The proliferation of small gasoline-burning engines in the form of cars enables another optimization, forcing us to pay for another generally useless fraction of the crude oil barrel: road tar. Lots of cars require lots of paved roadways and parking lots. Thus, the technosphere wins twice, first by making us pay for the privilege of disposing of what is essentially toxic waste at our own risk and expense, then by making us pay for spreading another form of toxic waste all over the ground. Suburban sprawl is not a failure of urban planning; it is a success story in enslaving humans and making them toil on behalf of the technosphere while causing great damage to themselves and to the environment. Needless to say, you have absolutely no control over any of this. You. Are. Not. In. Control. You can vote, you can protest, you can lobby, donate to environmentalist groups, attend conferences on urban planning… and you would just be wasting your time, because you can't change petroleum chemistry.

That the need to make people buy gasoline trumps all other considerations becomes obvious if we observe how the technosphere reacts whenever gasoline demand falters. When rampant wealth inequality started making owning a car unaffordable for more and more people, the solution was to introduce larger cars for those who could still afford one: minivans for the mommies, pickup trucks for the daddies, and for everyone the now common SUV. And now that gasoline demand is dropping again because of falling labor participation rate and an increase in the number of people who telecommute, the solution will no doubt be driverless cars which will cruise around aimlessly burning gasoline. Mommies may think that a minivan will keep their kiddies safer than a compact would (not true unless they have 8-9 kids). Daddies may think that the pickup truck is a sign of manliness (true if you are some sort of gofer/roustabout; pickup trucks are driven by picker-uppers, a subspecies of gofer/roustabout).
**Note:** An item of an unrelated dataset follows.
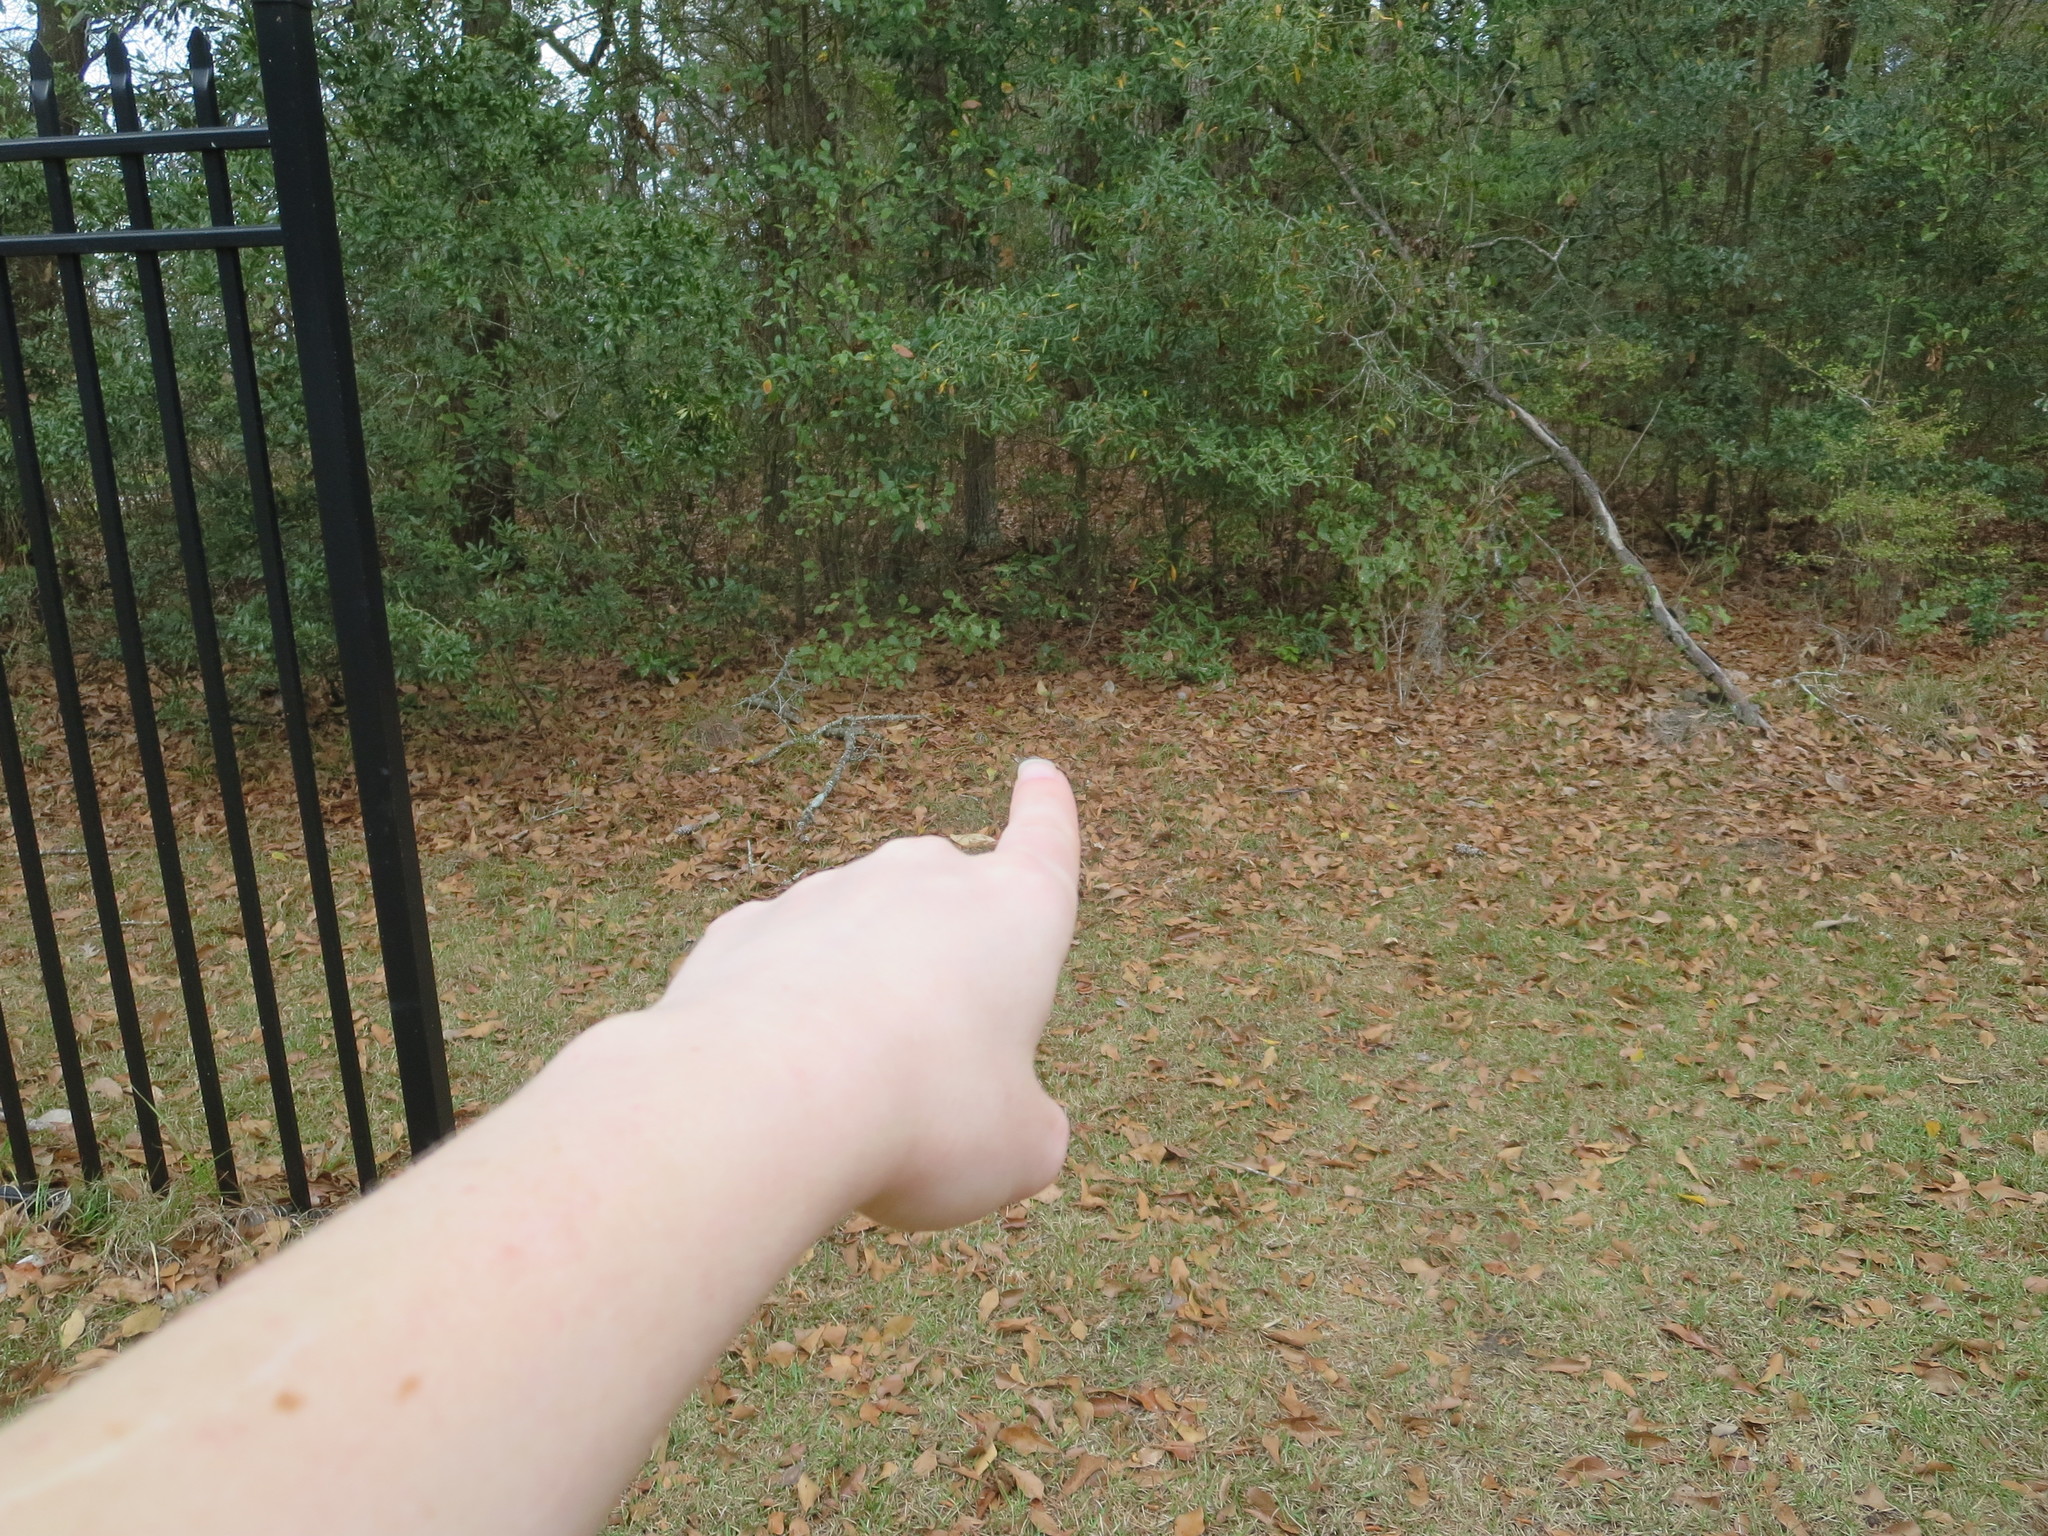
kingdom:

But all they are doing is obeying “The Third Law of the Technosphere,” if you will: “For every improvement in the efficiency of gasoline-fired engines, there must be an equal and opposite improvement in inefficiency.”

 

So, perhaps you should just relax and go with the flow. After all, being a slave in the service of the technosphere is not immediately life-threatening… unless you crash into a tree or get run over by a drunk. But there is another problem: this arrangement isn’t going to last. The net energy that can be extracted out of a barrel of oil is quickly shrinking. In less then a decade the energy surplus required to maintain a car-centric lifestyle will no longer exist. If private car ownership and daily driving are required of you in order to survive, then you won’t survive. There goes at least 18% of the world’s population, which will find itself stranded in the middle of an impassable landscape. Oops!

Given that you are not in control, and given that the car-centric lifestyle is an evolutionary dead end for your subspecies, what can you do? The answer is obvious: you can plan your escape, then join the other 82% of the world’s population, which is able to live car-free. Some of them even manage to live entirely outside of the reach of the technosphere. Let their example be your inspiration.